3. The researchers say that average efficiency was 21.7% +- 1.2%. They do not specify whether these bounds are absolute or sample standard deviations, but either way they are significant: 1.2 is about 5.5% of 21.7.
Cycling coaches do not discriminate very clearly between the two measures, FE and DC, that the paper studies. Coaches often talk in terms of effectiveness (force perpendicular to crank) but their actual advice is to push through the top of the pedal stroke and pull through the bottom; this advice corresponds more closely to DC than FE. The study can therefore be viewed as a scientific investigation of existing practice.
Anecdotally, I find that the pushing part of this advice is more useful than the pulling, and that it matters most when the cadence is too low. One sometimes finds that when working hard at a cadence that is slightly too low, a burning sensation in the leg muscles signals that one is losing the battle to clear fatigue poisons faster than they are generated. One can sometimes reverse this by working through more of the pedal stroke. This usually results in a small increase in cadence (and therefore power) at the same time that comfort increases! One speaks of “getting on top of the gear.” I find that pushing is more important in this process than pulling. Another low cadence situation is when I am riding a single-speed bike, and thus have no choice of cadence. When the cadence is low, I can be working well below my comfortable rate but find that uncomfortably large pedal forces are required to lift the cadence. In this case, concentrating on working through more of the pedal stroke can sometimes raise cadence and power without requiring peak pedal forces to be increased.
The study is correlational; it merely demonstrates that of the 21 riders studied, those that measured high in efficiency under the test conditions tended to score high in the DC statistic. Naturally, the burning question for any rider or coach would be: can I improve my DC statistic through coaching and training? And if I improve it, will my efficiency improve?
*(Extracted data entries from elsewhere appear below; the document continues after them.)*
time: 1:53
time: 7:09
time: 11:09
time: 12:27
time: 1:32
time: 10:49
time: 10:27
These questions can in principle be answered scientifically. One would require both riders and coaches in the study to establish a double-blind. Results could be measured by comparing improvements (if any) in time trial performance between DC-coached riders and placebo-coached riders. (A flat TT is the riding condition most similar to the test conditions.) Such a study would be expensive, but it is possible it has already been done. Much cycling research is conducted by bodies such as national programs that have a material and proprietary interest. A positive result would make the methodological issues I mentioned earlier moot.
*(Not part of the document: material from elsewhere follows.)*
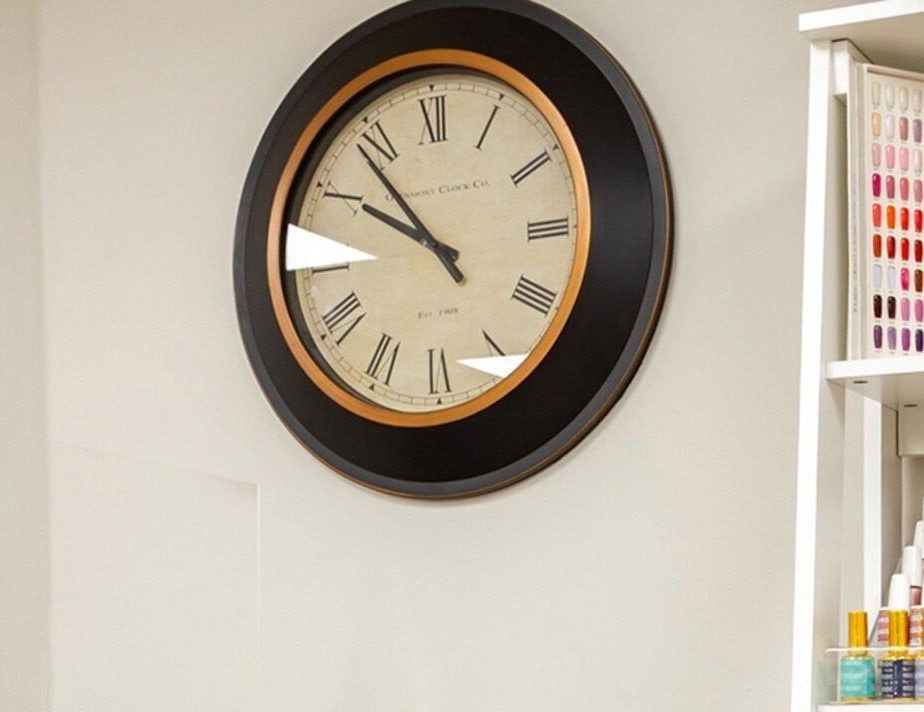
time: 9:53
When walking or running each leg is only effectively used for half of the time, the same should apply to pedaling when one is searching for the perfect flat TT technique, in this way each leg can be given total concentration when generating and applying torque. In reality there is only one dead spot sector, it’s at TDC (11-1 o’c)and if this can be eliminated by replacing it with close to maximal torque, you will have 180 deg. of highly effective crank torque between 11 and 5 o’c and a possible FE of 60 to 70+ % over that half circle, which with both legs can give 60 to 70+ % over the entire circle. Is this possible, yes it is and while using standard equipment.